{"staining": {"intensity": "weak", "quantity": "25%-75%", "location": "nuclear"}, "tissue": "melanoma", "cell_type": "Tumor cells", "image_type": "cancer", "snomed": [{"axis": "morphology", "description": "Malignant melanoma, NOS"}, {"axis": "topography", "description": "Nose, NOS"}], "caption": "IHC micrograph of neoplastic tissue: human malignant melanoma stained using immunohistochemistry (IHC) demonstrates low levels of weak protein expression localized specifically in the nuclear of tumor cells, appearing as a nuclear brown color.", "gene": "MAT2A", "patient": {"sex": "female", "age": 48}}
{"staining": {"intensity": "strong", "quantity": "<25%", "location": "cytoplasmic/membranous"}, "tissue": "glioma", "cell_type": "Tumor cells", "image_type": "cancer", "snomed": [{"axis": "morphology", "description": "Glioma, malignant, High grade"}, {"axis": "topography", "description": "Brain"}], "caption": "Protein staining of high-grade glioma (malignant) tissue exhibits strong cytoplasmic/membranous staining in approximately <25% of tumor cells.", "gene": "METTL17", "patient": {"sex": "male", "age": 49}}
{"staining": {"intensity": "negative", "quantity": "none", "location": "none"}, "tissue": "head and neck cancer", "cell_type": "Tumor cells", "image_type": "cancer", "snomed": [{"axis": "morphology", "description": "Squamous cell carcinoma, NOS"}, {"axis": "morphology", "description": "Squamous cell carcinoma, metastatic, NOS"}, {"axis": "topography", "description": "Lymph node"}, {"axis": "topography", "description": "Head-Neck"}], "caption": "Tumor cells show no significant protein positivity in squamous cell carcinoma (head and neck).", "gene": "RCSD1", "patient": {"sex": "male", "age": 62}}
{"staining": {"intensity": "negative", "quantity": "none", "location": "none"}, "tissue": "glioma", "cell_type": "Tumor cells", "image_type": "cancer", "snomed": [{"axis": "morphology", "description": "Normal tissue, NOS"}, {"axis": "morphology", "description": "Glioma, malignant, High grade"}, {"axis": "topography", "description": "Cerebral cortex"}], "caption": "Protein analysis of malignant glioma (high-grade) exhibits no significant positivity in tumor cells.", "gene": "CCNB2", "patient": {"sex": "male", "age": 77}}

————————

= Your task =
Using the data above, output each line exactly.

= Response box =
{"staining": {"intensity": "weak", "quantity": "25%-75%", "location": "nuclear"}, "tissue": "melanoma", "cell_type": "Tumor cells", "image_type": "cancer", "snomed": [{"axis": "morphology", "description": "Malignant melanoma, NOS"}, {"axis": "topography", "description": "Nose, NOS"}], "caption": "IHC micrograph of neoplastic tissue: human malignant melanoma stained using immunohistochemistry (IHC) demonstrates low levels of weak protein expression localized specifically in the nuclear of tumor cells, appearing as a nuclear brown color.", "gene": "MAT2A", "patient": {"sex": "female", "age": 48}}
{"staining": {"intensity": "strong", "quantity": "<25%", "location": "cytoplasmic/membranous"}, "tissue": "glioma", "cell_type": "Tumor cells", "image_type": "cancer", "snomed": [{"axis": "morphology", "description": "Glioma, malignant, High grade"}, {"axis": "topography", "description": "Brain"}], "caption": "Protein staining of high-grade glioma (malignant) tissue exhibits strong cytoplasmic/membranous staining in approximately <25% of tumor cells.", "gene": "METTL17", "patient": {"sex": "male", "age": 49}}
{"staining": {"intensity": "negative", "quantity": "none", "location": "none"}, "tissue": "head and neck cancer", "cell_type": "Tumor cells", "image_type": "cancer", "snomed": [{"axis": "morphology", "description": "Squamous cell carcinoma, NOS"}, {"axis": "morphology", "description": "Squamous cell carcinoma, metastatic, NOS"}, {"axis": "topography", "description": "Lymph node"}, {"axis": "topography", "description": "Head-Neck"}], "caption": "Tumor cells show no significant protein positivity in squamous cell carcinoma (head and neck).", "gene": "RCSD1", "patient": {"sex": "male", "age": 62}}
{"staining": {"intensity": "negative", "quantity": "none", "location": "none"}, "tissue": "glioma", "cell_type": "Tumor cells", "image_type": "cancer", "snomed": [{"axis": "morphology", "description": "Normal tissue, NOS"}, {"axis": "morphology", "description": "Glioma, malignant, High grade"}, {"axis": "topography", "description": "Cerebral cortex"}], "caption": "Protein analysis of malignant glioma (high-grade) exhibits no significant positivity in tumor cells.", "gene": "CCNB2", "patient": {"sex": "male", "age": 77}}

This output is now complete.